We also got bikes yesterday, and they are BRAND NEW. I am going to bike all over the place. Unless I live in a pit of sand, which is possible.

OK, new pictures are up! Check them out. There is a lot to say, but im not remembering anything right now. We played mafia until 1am or so last night, and were all gossiping about possible languages we could be assigned after someone discovered a “top secret” list. We’re like little kids. A bunch of us also just did laundry for the first time by hand, and im pretty sure my clothes have dried into a cake of soap. Oh well.

More to come on this, but I think my time at the Bug Zoo and love for all arthropods in general is going to be a HUGE part of my service here. My mind is already racing with ideas involving bees and praying mantids and….stuff : )

One last thing….there is another girl named Sarah here. She is also from Michigan. She also has a compass rose tattoo. She also brought Apples to Apples. She is also doing environmental education with Peace Corps here in Senegal.

Friday, March 12, 2010

Manure Pants

I'll keep this short since my battery is running low and I have yet to navigate buying an adapter. The flight to Senegal was great, with lots of movies, free champagne, and talking with everyone. I didn't manage to sleep, though, so the first day here was pretty rough. We had language tests, met the staff, and had an amazing nap period followed by lunch. Meals are served in huge communal bowls and we sit on mats on the floor to eat them. The training center here in Thies is pretty much SenegAmerica. They're easing us in and its fantastic.

The weather has been gorgeous and I haven't had any sunburns yet, we've all been lying around playing games, playing volleyball, singing and dancing, and walking around in total awe of this place.

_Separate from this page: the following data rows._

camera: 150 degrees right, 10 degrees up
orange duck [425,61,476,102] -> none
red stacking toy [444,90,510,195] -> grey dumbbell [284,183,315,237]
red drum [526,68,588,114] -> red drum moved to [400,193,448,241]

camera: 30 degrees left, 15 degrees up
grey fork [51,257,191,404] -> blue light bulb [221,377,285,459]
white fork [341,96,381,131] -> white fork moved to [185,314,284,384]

There are birds, lizards, frogs, bats, beetles, etc. everywhere. It reminds me of the Big Island a little bit. Until we left the training center, that is : ) we followed current volunteers out to a restaurant, and on the way I saw many dead fish, a dead dog, and a squashed egret on the side of the road. One good reason not to wear flip flops! Besides that, though, everything is insanely exciting. I can't wait to learn the language and be able to navigate my way through this world. Everyone seems so happy and lively, and all sit around talking with one another.

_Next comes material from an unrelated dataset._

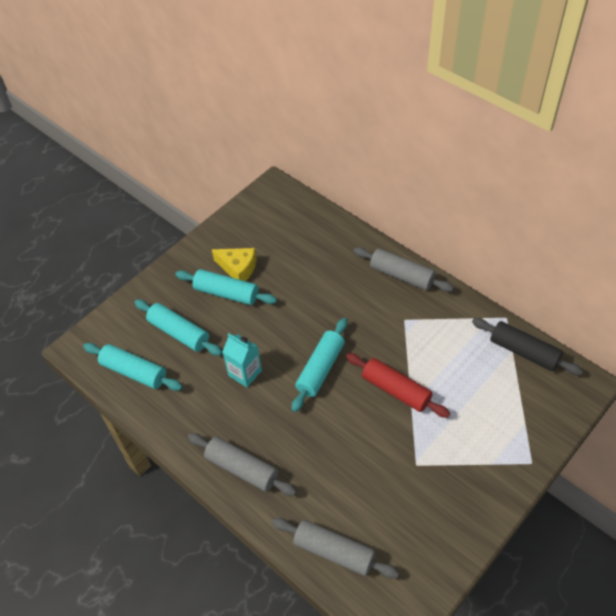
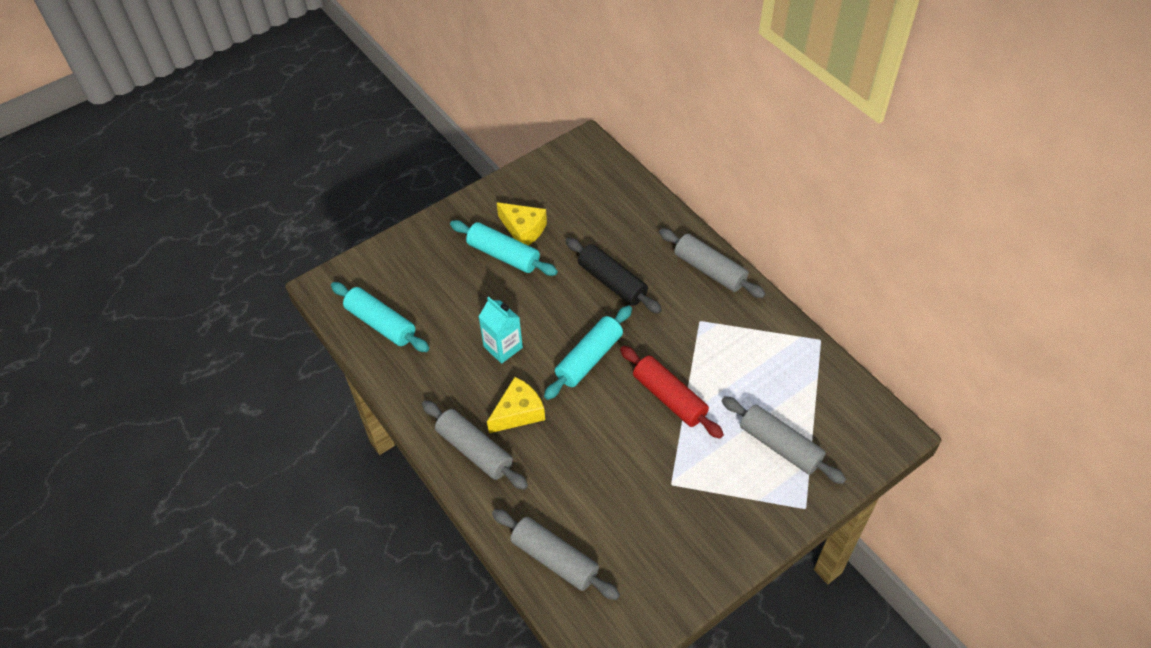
camera: 10 degrees right, 0 degrees up
turquoise rolling pin [134,299,223,356] -> none
black rolling pin [472,318,583,375] -> black rolling pin moved to [566,238,662,314]
none -> yellow cheese [487,377,545,433]
none -> grey rolling pin [722,396,846,484]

Anyways, logisitically, this morning we got up at 6:30 for a yoga session, had breakfast, followed by a speech from the Country Director and an intro to our homestays (on Monday we move into a community with some other volunteers to learn the language for two months). After that we went straight to lunch, and then to a tree planting talk, followed by digging seed beds to plant tomorrow, and then we had about one second to wash hands and put on non-manure-covered clothes to go into town. Then it was dinner time, now I am writing my blog, and a bunch of people are going out and I may or may not have the energy. we'll see.

So! Pictures will come soon. I have NOO idea how often I will be on here in the near future. Send me emails or letters or anything and it would be amazing. I love and miss you all and am so excited for this whole experience!

PS-No toilet paper for two years, I just learned this. I guess I never thought about it before leaving the states : )

Monday, March 8, 2010

Staging in Washington DC

I woke up at 4am this morning to get my stuff ready for the flight to DC. We all took a shuttle with the ridiculous amount of baggage to the hotel, rushed out for some food, and had a day of training. We talked about the Peace Corps and what we all expect. There are 42 of us going in all and Im REALLY EXCITED. Everyone is instantly close, and after months of saying feels so good to say hello to a huge group of new people who I will be going through this adventure with.

So, Peace Corps gave us more money than we could ever need which means I am going on a sushi binge along with the other addicts in the group. Again. Tomorrow we get all shot up with immunizations, and then it's off to Senegal at 5:40pm. We arrive at 6:55am.

Goodbye the US! See you in two years.